I'm using hash_ring
package for distributing objects among servers. I've assumed that distribution would be uniform, as it's based on MD5 hashes. Unfortunately it's not the case.
I'm using random keys which are generated using uuid.uuid4()
. I've verified, that MD5 itself in fact does give uniform distribution. However, when I'm distributing using hash_ring.HashRing
there are differences of 20-30% between most and least populated buckets.
- Can uniformity of distribution be improved in
hash_ring
by tweaking some settings? - Are there other good alternatives to do consistent hashing in Python?
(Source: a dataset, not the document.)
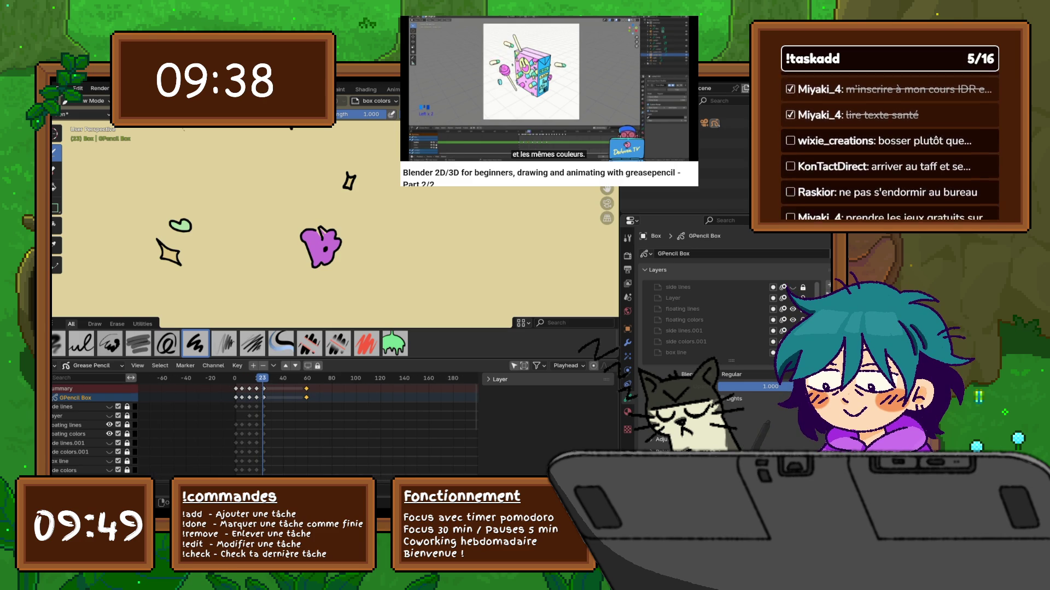
{"action": "left_click", "coordinate": [678, 298]}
The code I've used to test uniformity of distribution:
ring = hash_ring.HashRing(range(8))
for _ in range(10):
counters = [0]*8
for _ in range(100000):
counters[ring.get_node(str(uuid.uuid4()))] += 1
print counters
Which printed out:
[11115, 11853, 14033, 11505, 13640, 12292, 12851, 12711]
[11164, 11833, 14024, 11562, 13365, 12302, 13002, 12748]
[11354, 11756, 14017, 11583, 13201, 12231, 13135, 12723]
[11182, 11672, 13936, 11441, 13563, 12240, 13129, 12837]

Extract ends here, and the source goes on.